Rockeymoore’s nonprofit group received over $6.2 million in grants between 2013 and 2016 from special interest groups and corporations. Several of the nonprofit group’s financial backers — which included Google, J.P. Morgan, and Prudential — have business interests before the House Committee on Oversight and Government Reform. Cummings has served as Democratic chairman of the committee since January and previously served as ranking member.
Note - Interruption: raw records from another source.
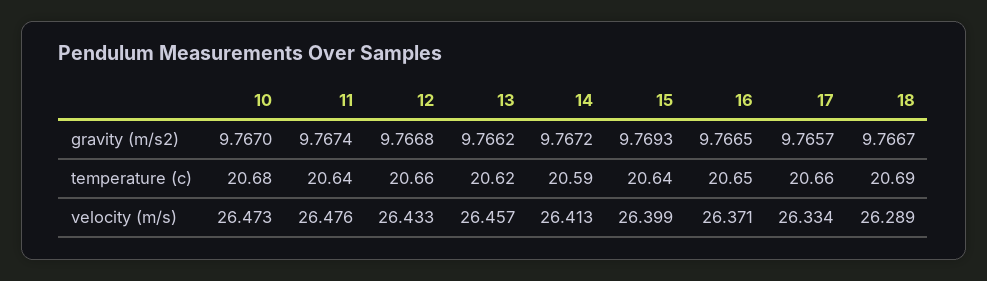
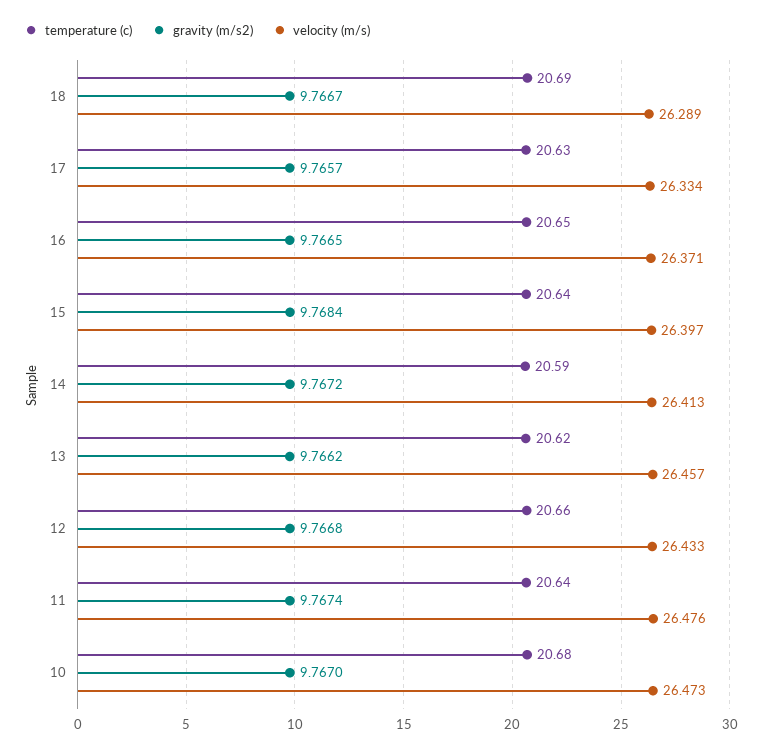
  {
    "gravity (m/s2)": {
      "10": 9.767,
      "11": 9.7674,
      "12": 9.7668,
      "13": 9.7662,
      "14": 9.7672,
-     "15": 9.7693,
+     "15": 9.7684,
      "16": 9.7665,
      "17": 9.7657,
      "18": 9.7667
    },
    "temperature (c)": {
      "10": 20.68,
      "11": 20.64,
      "12": 20.66,
      "13": 20.62,
      "14": 20.59,
      "15": 20.64,
      "16": 20.65,
-     "17": 20.66,
+     "17": 20.63,
      "18": 20.69
    },
    "velocity (m/s)": {
      "10": 26.473,
      "11": 26.476,
      "12": 26.433,
      "13": 26.457,
      "14": 26.413,
-     "15": 26.399,
+     "15": 26.397,
      "16": 26.371,
      "17": 26.334,
      "18": 26.289
    }
  }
The largest contributor to the nonprofit organization was the Robert Wood Johnson Foundation, which gave a total of $5.5 million to Rockeymoore’s consulting firm and $5.2 million to her nonprofit group. The foundation ceased supporting Rockeymoore’s groups in 2017. The Robert Wood Johnson Foundation was established by Johnson & Johnson founder Robert Wood Johnson but is not officially affiliated with the pharmaceutical company. The foundation owns 13 million shares of Johnson & Johnson stock worth over $1.7 billion, making it one of the company’s largest shareholders.
In recent months, Cummings has been a vocal opponent of Johnson & Johnson, targeting the company as part of the House Oversight Committee’s investigation of drug price inflation. Rockeymoore told the Washington Post on Tuesday that she had no relationship with Johnson & Johnson and denied that there was any connection between Cummings’ investigation of the company and the Robert Wood Johnson Foundation ending its funding to her group.
Common Cause Maryland, a government watchdog group, told the Washington Post that the IRS complaint raised valid legal and ethical questions, and Rockeymoore and Cummings should work to address these issues.
The watchdog group’s Executive Director Joanne Antoine told the Post that Rockeymoore “should take steps to disclose possible conflicts with the Johnson Foundation and to disclose the financial records from the nonprofit in question.”